5. Why is it better than other libraries?

Every language detector uses a probabilistic n-gram model trained on the character distribution in some training corpus. Most libraries only use n-grams of size 3 (trigrams) which is satisfactory for detecting the language of longer text fragments consisting of multiple sentences. For short phrases or single words, however, trigrams are not enough. The shorter the input text is, the less n-grams are available. The probabilities estimated from such few n-grams are not reliable. This is why Lingua makes use of n-grams of sizes 1 up to 5 which results in much more accurate prediction of the correct language.

A second important difference is that Lingua does not only use such a statistical model, but also a rule-based engine. This engine first determines the alphabet of the input text and searches for characters which are unique in one or more languages. If exactly one language can be reliably chosen this way, the statistical model is not necessary anymore. In any case, the rule-based engine filters out languages that do not satisfy the conditions of the input text. Only then, in a second step, the probabilistic n-gram model is taken into consideration. This makes sense because loading less language models means less memory consumption and better runtime performance.

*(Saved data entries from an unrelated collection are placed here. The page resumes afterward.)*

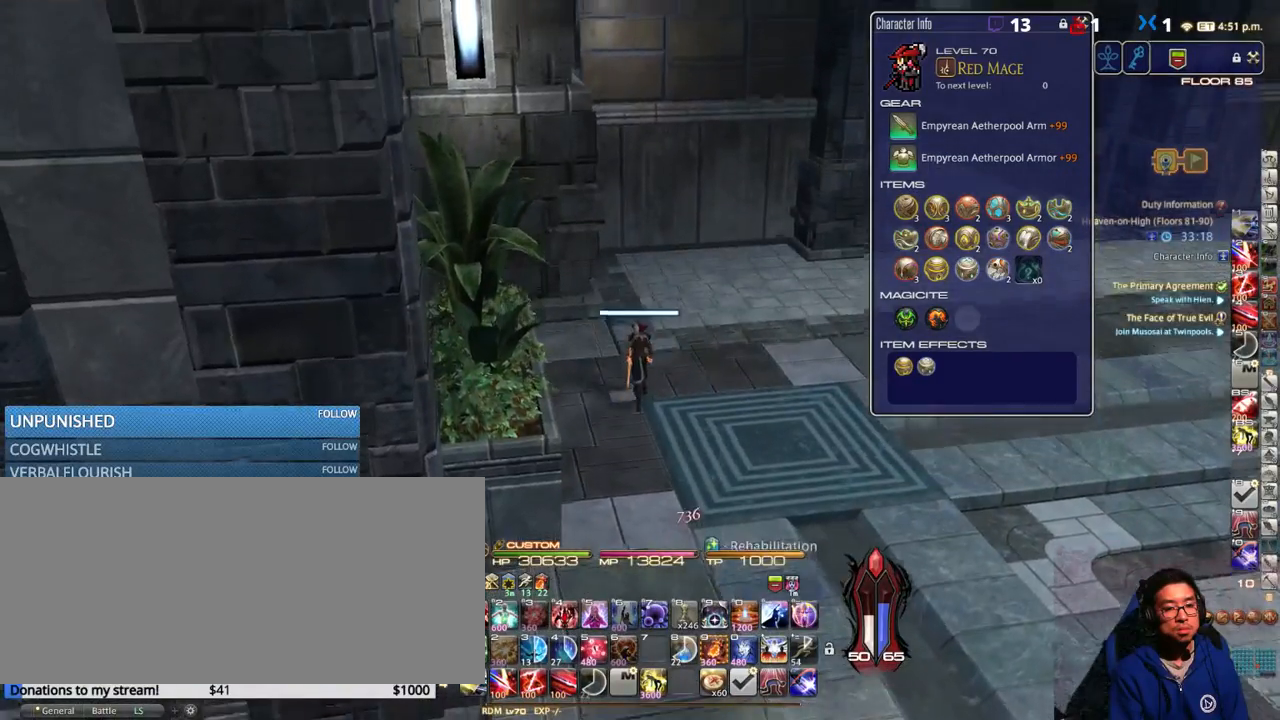
{"keys": ["d", "w"], "events": [[100, "d", "down"], [267, "p", "down"], [400, "p", "up"]]}
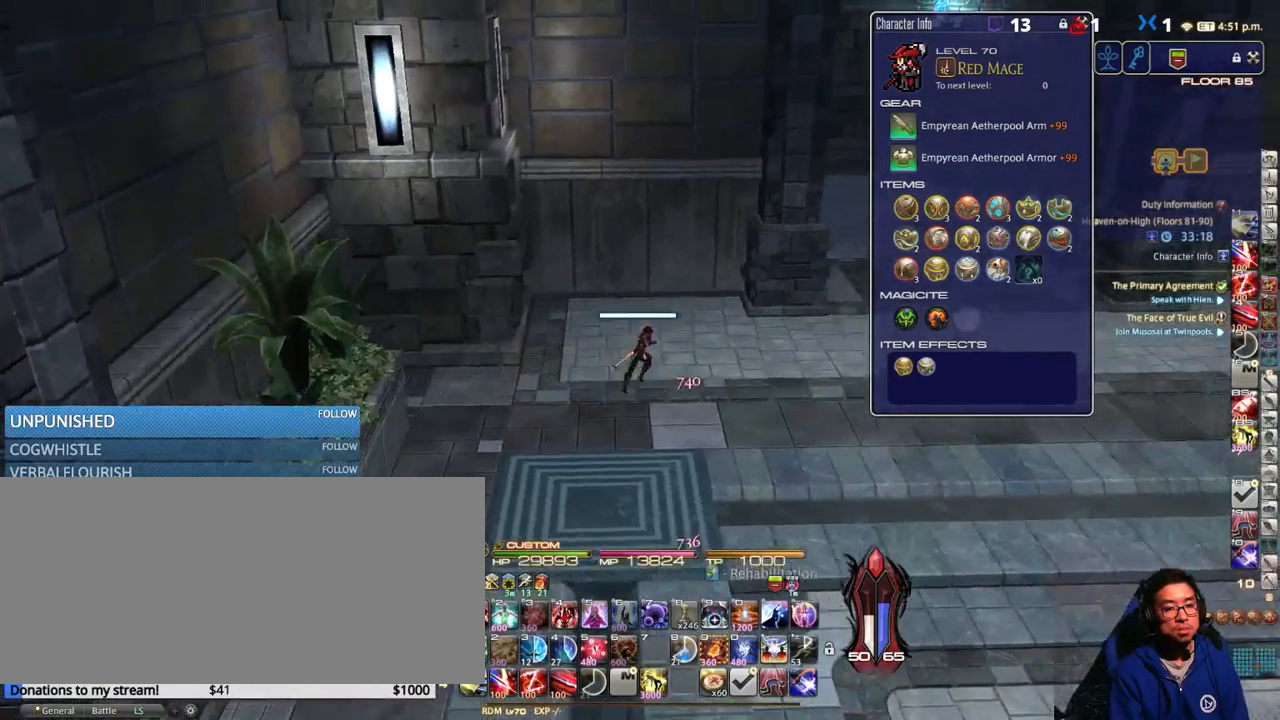
{"keys": ["d", "p"], "events": [[234, "p", "down"], [317, "p", "up"], [317, "w", "up"], [417, "p", "down"]]}
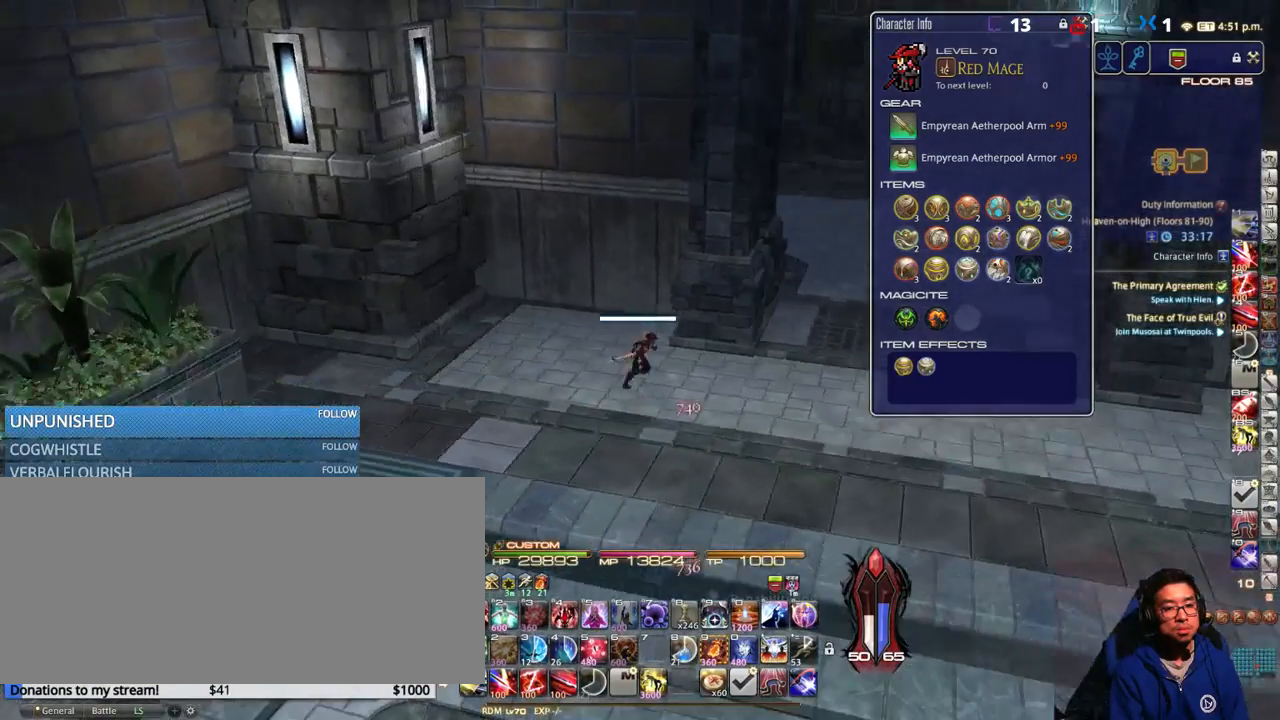
{"keys": ["d", "w"], "events": [[17, "p", "up"], [167, "p", "down"], [267, "p", "up"], [317, "w", "down"]]}
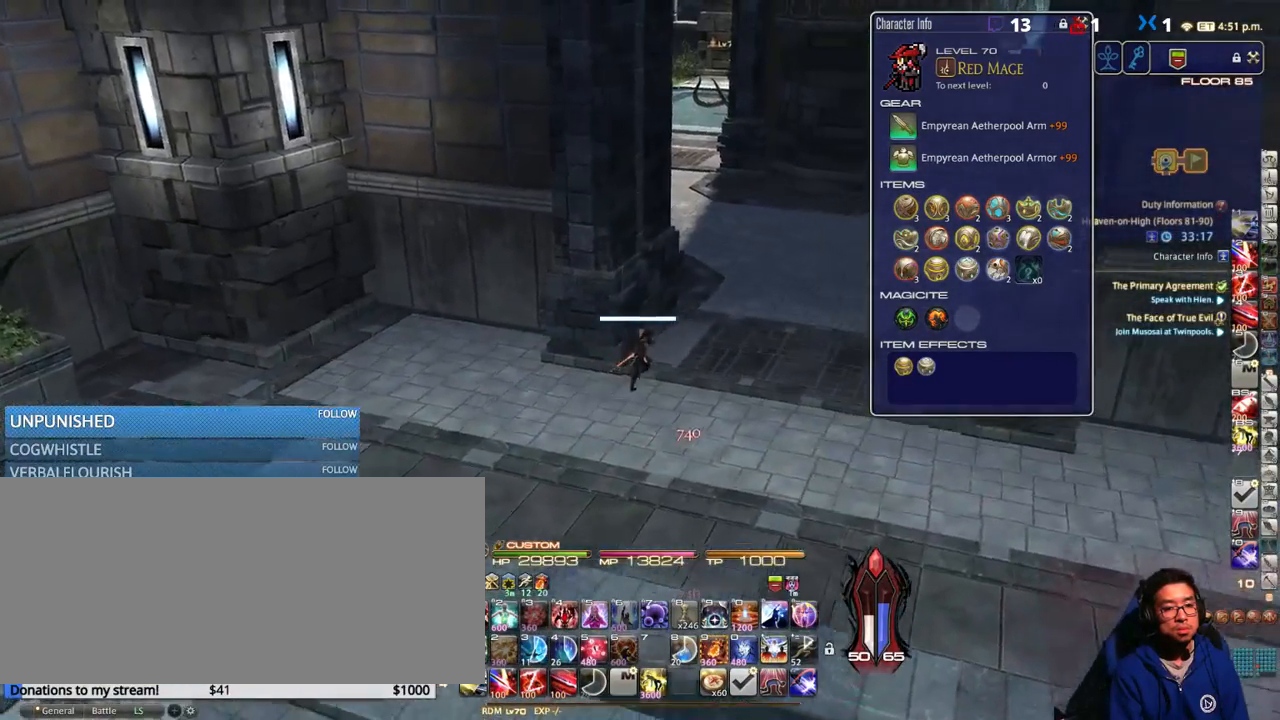
{"keys": ["w"], "events": [[34, "p", "down"], [100, "p", "up"], [467, "d", "up"]]}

In general, it is always a good idea to restrict the set of languages to be considered in the classification process using the respective api methods. If you know beforehand that certain languages are never to occur in an input text, do not let those take part in the classifcation process. The filtering mechanism of the rule-based engine is quite good, however, filtering based on your own knowledge of the input text is always preferable.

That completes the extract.